## Task brief
Render everything in the entries from the line containing "DEPARTEMRNT OF" down to the end as a Markdown table with the columns Row and Text line, one line per row, skipping blank lines. Leave the pictures out.

[Saved entries]
======

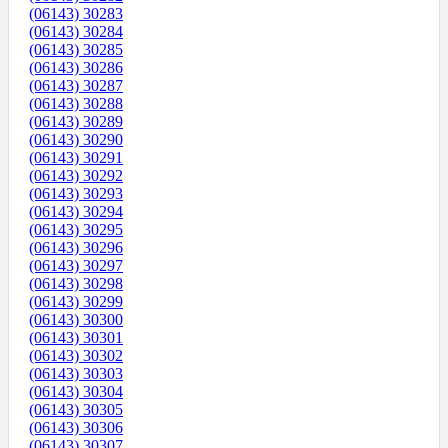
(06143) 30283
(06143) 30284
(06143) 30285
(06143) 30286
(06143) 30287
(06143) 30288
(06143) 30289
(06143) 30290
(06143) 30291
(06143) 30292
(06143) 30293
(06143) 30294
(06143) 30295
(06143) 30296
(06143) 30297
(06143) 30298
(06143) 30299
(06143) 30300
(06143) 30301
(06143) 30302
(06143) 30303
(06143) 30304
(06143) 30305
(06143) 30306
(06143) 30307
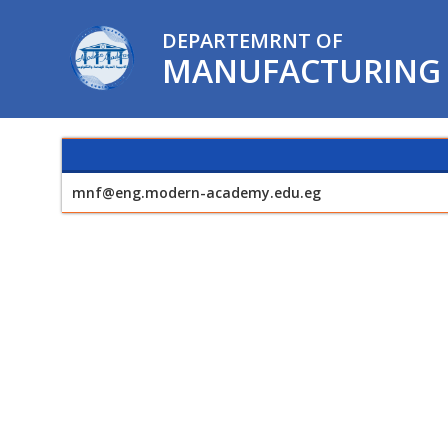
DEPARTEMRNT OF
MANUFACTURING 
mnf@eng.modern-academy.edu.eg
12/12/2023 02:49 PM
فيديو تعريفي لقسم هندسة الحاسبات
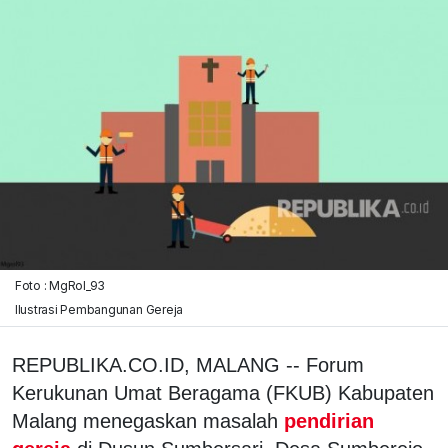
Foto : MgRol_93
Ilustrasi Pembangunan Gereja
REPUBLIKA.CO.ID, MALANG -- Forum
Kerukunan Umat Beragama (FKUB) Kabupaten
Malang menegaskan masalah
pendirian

======

## Answer area
| Row | Text line |
|---|---|
| 1 | DEPARTEMRNT OF |
| 2 | MANUFACTURING  |
| 3 | mnf@eng.modern-academy.edu.eg |
| 4 | 12/12/2023 02:49 PM |
| 5 | فيديو تعريفي لقسم هندسة الحاسبات |
| 6 | Foto : MgRol_93 |
| 7 | Ilustrasi Pembangunan Gereja |
| 8 | REPUBLIKA.CO.ID, MALANG -- Forum |
| 9 | Kerukunan Umat Beragama (FKUB) Kabupaten |
| 10 | Malang menegaskan masalah |
| 11 | pendirian |